**OBJETIVO DEL EJERCICIO:**
Explique, en una a tres oraciones, por qué gringo recomienda VMware o VirtualBox a quien necesite Direct3D en los clientes, según el hilo sobre aceleración DirectX en KVM que aparece más abajo.

**TEXTO DE LECTURA:**
════════════════
# [KVM]aceleracion de video directx, ¿es posible?[abierto]

## ensarman

beuno mi pregunta esta en el titulo, la cosa es que encontre una solucion para linux que es VMGL pero en windows no c como tener aceleracion 3D ya que quiero coreo algunos juegos de alguna forma.

----------

## gringo

no hay posibilidad de usar direct3d bajo kvm que yo sepa, lo mas que podrías hacer es parchearlo para que use opengl, y esto es MUY inestable por lo que he leído. Si necesitas direct3d en los clientes te recomiendo que uses vmware o virtualbox. 

saluetes

----------

## i92guboj

vmware soporta esto desde hace un tiempo, virtualbox solo a partir de 3.0 creo. No he probado ninguno de los dos.
════════════════
**CONJUNTO DE DATOS:**
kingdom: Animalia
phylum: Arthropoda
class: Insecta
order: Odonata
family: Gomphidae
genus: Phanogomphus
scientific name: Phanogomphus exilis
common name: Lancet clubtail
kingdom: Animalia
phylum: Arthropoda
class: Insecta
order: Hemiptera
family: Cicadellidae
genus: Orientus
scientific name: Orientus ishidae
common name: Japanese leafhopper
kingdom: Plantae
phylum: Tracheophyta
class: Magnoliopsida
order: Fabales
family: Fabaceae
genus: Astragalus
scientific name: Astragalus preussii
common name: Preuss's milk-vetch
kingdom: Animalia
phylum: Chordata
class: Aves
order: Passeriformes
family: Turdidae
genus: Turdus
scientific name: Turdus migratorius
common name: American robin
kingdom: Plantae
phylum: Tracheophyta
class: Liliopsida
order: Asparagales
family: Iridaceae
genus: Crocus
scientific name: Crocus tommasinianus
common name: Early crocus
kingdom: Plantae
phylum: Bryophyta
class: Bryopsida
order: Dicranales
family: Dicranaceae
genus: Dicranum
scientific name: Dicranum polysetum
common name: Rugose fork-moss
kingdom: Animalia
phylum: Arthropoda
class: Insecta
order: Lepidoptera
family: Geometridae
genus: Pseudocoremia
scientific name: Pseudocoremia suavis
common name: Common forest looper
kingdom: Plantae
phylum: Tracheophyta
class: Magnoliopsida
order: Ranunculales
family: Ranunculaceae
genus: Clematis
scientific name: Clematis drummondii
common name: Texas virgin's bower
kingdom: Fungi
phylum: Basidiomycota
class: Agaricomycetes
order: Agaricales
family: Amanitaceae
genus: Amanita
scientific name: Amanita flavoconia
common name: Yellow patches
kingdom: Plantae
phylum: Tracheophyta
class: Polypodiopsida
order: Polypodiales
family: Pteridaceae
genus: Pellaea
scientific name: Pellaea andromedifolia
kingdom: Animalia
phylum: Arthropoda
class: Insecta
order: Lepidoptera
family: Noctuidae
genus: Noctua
════════════════
**RESPUESTA ESCRITA:**
Según gringo, hasta donde sabe, no hay posibilidad de usar Direct3D bajo KVM. Lo más que podría hacerse es parchearlo para que use OpenGL, y eso es muy inestable por lo que ha leído.